1893 г. Декабря 10. Москва.

Дорогой Николай Семенович, уже давно следовало мне написать вам, да сначала не прочел вашей вещи*, о которой хотелось писать вам, а потом некогда было.

Мне понравилось, и особенно то, что все это правда, не вымысел. Можно сделать правду столь же, даже более занимательной, чем вымысел, и вы это прекрасно умеете делать.

Что же вам говорили, что не следует говорить? нечто то, что вы не восхваляете старину. Но это напрасно. Хороша старина, но еще лучше свобода.

Слышали ли вы о Хилкове, о том, что его мать по высочайшему повелению, приехав с приставом в место его ссылки, увезла его детей?* Я не описываю подробностей, потому что вы, верно, всё знаете.

Какая прекрасная статья Меньшикова!*

Я все пишу то же, и все не кончаю*. Москва и ее суета мешают мне работать столько и с такой свежей головой, как в деревне.

Как вы живете? Радуюсь мысли увидать вас.

Любящий вас

Л. Т.

1894

225. Л. Л. Толстому

1894 г. Января 28. Гриневка.

Ныне получил твое письмо* из Парижа, пересланное нам в Гриневку. Ты, вероятно, уже знаешь, что мы здесь: я с Таней, а Маша осталась у Марьи Александровны* и в Ясной, куда мы хотим ехать дня через два. Твой переезд в Париж, как я нынче писал мама, я ни одобряю, ни осуждаю. Все будет зависеть от тебя, а немного от случайностей. Освобождение твое от доктора* будет тебе, разумеется, полезно и приятно. Одиночество везде хорошо, и в деревне, и в Париже. Даже не скажу – не утруждай себя слишком впечатлениями. Можно в толпе и при самом волнительном зрелище оставаться спокойным и радостным и можно лежа в постели себя измучить своими мыслями, так что будешь задыхаться от волнения. Соблазнитель только великий Париж. Не в грубом смысле соблазна всякой похоти, это само собой, но я не про то говорю, но в смысле прикрытия жестокости жизни и нравов.
-----
**Проверьте себя**.
1) Перепишите из текста писем без изменений отрывок, который начинается со слов «Дорогой Николай Семенович, уже» и заканчивается словами «как в деревне.».
2) Продолжите текст писем, начав сразу после его последнего предложения.

[Сохранённые записи с данными]
-----
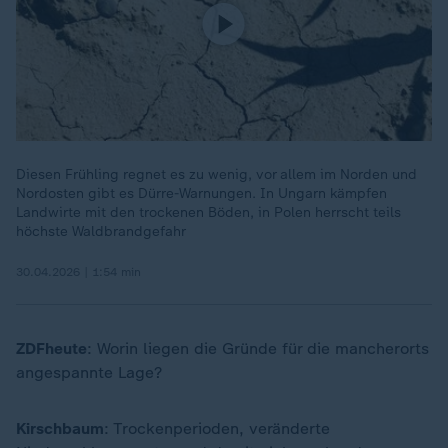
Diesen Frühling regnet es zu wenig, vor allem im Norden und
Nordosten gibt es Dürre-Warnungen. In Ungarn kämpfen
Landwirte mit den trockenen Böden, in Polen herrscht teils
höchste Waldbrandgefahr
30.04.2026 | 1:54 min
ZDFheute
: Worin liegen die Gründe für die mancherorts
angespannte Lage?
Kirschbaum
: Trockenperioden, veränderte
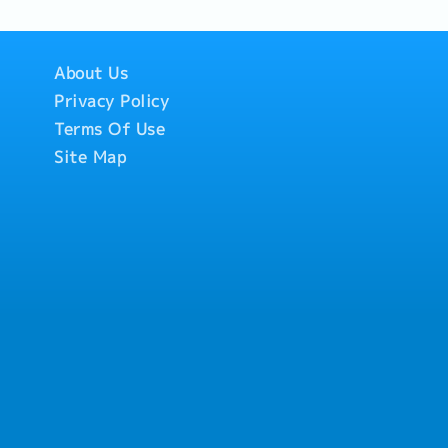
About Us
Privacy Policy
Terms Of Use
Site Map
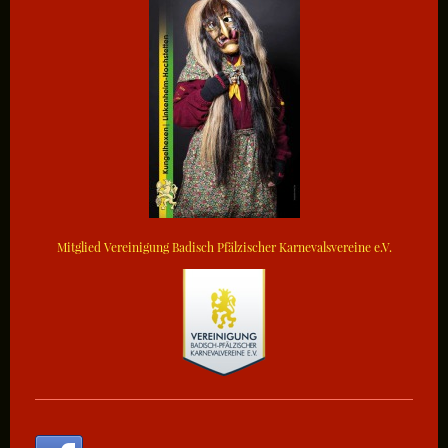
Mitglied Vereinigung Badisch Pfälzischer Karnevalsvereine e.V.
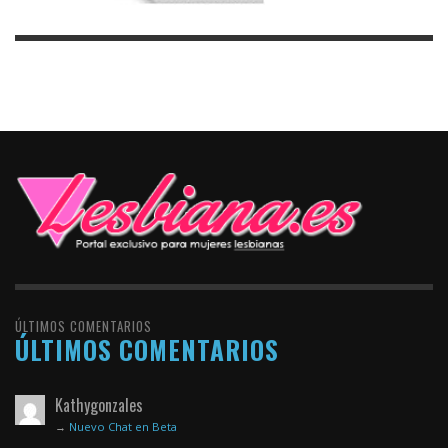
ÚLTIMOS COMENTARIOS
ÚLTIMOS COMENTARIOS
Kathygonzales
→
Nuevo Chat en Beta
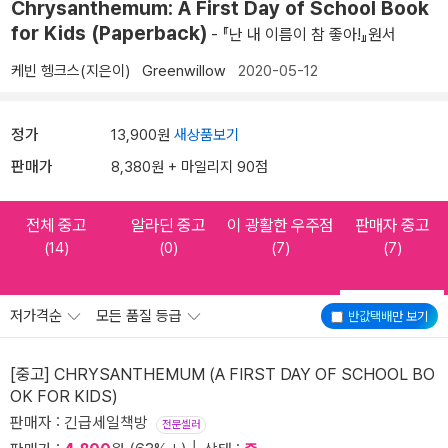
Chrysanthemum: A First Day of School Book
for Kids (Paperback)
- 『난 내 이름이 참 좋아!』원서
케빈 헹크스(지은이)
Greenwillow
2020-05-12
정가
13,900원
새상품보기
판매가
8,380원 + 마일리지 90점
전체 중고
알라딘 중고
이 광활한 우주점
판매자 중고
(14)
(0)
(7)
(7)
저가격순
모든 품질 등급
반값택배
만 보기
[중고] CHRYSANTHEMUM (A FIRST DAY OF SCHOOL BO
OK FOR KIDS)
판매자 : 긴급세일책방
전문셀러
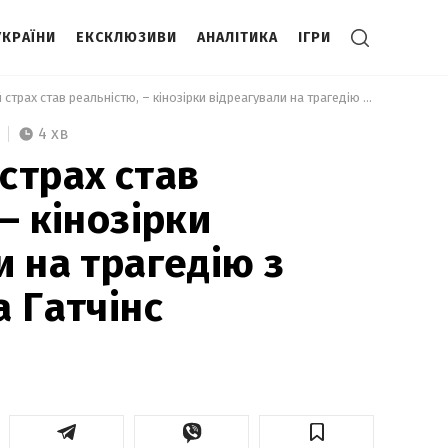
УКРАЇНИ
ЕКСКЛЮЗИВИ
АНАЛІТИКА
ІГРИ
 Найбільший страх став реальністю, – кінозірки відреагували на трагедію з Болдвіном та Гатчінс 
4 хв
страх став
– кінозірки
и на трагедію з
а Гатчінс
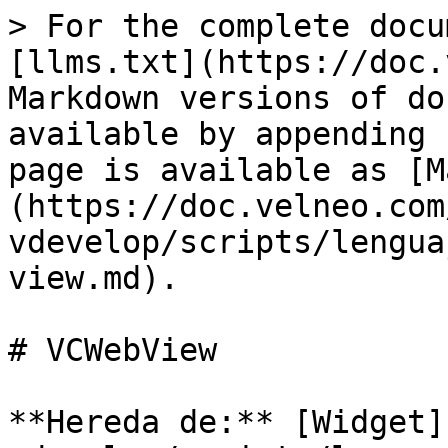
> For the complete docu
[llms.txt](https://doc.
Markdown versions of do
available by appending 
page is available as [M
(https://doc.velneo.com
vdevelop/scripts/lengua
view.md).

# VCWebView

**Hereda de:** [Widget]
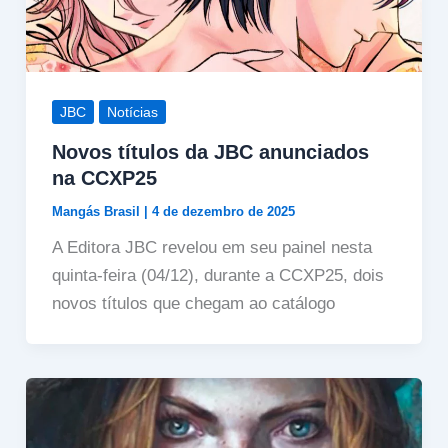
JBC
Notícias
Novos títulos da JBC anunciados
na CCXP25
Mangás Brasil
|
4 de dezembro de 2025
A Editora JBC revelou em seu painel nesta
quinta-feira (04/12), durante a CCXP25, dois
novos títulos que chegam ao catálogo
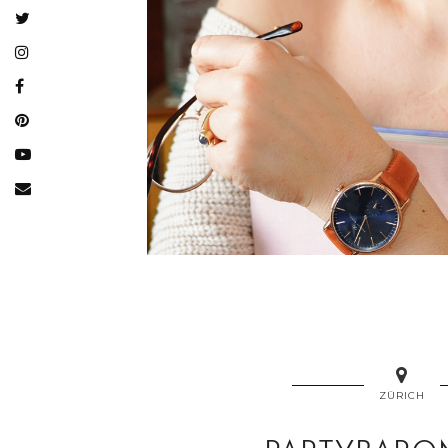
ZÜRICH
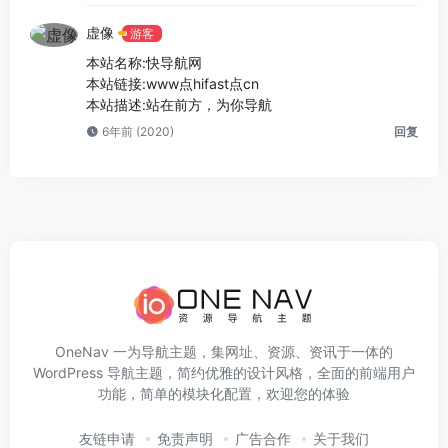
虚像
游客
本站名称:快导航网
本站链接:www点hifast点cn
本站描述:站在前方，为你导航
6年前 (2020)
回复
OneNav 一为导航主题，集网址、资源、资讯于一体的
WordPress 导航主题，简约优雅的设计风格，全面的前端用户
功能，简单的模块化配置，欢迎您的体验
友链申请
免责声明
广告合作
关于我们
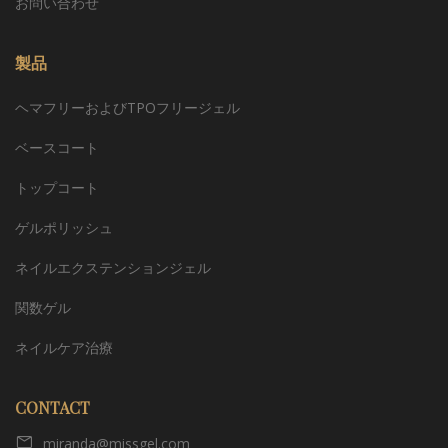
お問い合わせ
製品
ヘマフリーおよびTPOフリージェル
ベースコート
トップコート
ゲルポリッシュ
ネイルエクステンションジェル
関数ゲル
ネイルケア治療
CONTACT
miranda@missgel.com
-----
**Итоги работы**.
1)
Дорогой Николай Семенович, уже давно следовало мне написать вам, да сначала не прочел вашей вещи*, о которой хотелось писать вам, а потом некогда было.

Мне понравилось, и особенно то, что все это правда, не вымысел. Можно сделать правду столь же, даже более занимательной, чем вымысел, и вы это прекрасно умеете делать.

Что же вам говорили, что не следует говорить? нечто то, что вы не восхваляете старину. Но это напрасно. Хороша старина, но еще лучше свобода.

Слышали ли вы о Хилкове, о том, что его мать по высочайшему повелению, приехав с приставом в место его ссылки, увезла его детей?* Я не описываю подробностей, потому что вы, верно, всё знаете.

Какая прекрасная статья Меньшикова!*

Я все пишу то же, и все не кончаю*. Москва и ее суета мешают мне работать столько и с такой свежей головой, как в деревне.

2)
Здесь, приехавши в Гриневку и увидав заморышей‑мужичков ростом с 12‑летнего мальчика, работающих целый день за 20 копеек у Илюши*, мне так ясно то учреждение рабства, которым пользуются люди нашего класса, особенно ясно, видя этих рабов во власти Илюши, который недавно был ребенком, мальчиком, что рабство это, вследствие которого вырождаются поколения людей, возмущает меня, и я, старик, ищу, как бы мне те последние годы или месяцы, которые осталось мне жить, употребить на то, чтобы разрушить это ужасное рабство; но в Париже то же рабство, которым ты будешь пользоваться, получив 500 рублей из России, то же самое, только оно закрыто. Только и можно жить, пользуясь нашей властью, чтобы поддерживать свою избалованную жизнь (и то minimum), когда всею душой хочешь служить делу уничтожения этого зла, и не делу уничтожения, а делу распространения тех мыслей и чувств добра, которые должны уничтожить это зло. В последнем письме* ты выражаешь свое чувство упрека мне за мое попустительство. Не думай, чтобы я за это сетовал на тебя, напротив, я люблю это, люблю, когда будят во мне сознание моего старого греха слабости и вызывают еще большее желание искупить его.

Представь себе, ехав сюда, я разговорился с господином. Он стал говорить про съезд естествоиспытателей*. Я сказал, что мне особенно не понравилась речь Данилевского. Оказалось, что это сам Данилевский*. Очень умный и симпатичный человек. Речь его получила такой резкий смысл потому, что она урезана. Мы приятно поговорили. И я вновь подтвердил себе, как не надо осуждать.

Незачем никуда торопиться. Прощай, целую тебя. Пиши в Ясную.

Л. Т.

Нам тут очень хорошо. Соня* очень мила, и дети прекрасны. Поцелуй за меня Илью, если только это получишь в его присутствии. То, что я говорю об отношении к народу, относится до всех собственников. Я говорю про него только потому, что это перед глазами.

226. Редактору иностранной газеты

1894 г. Февраля 18. Москва.

Милостивый государь.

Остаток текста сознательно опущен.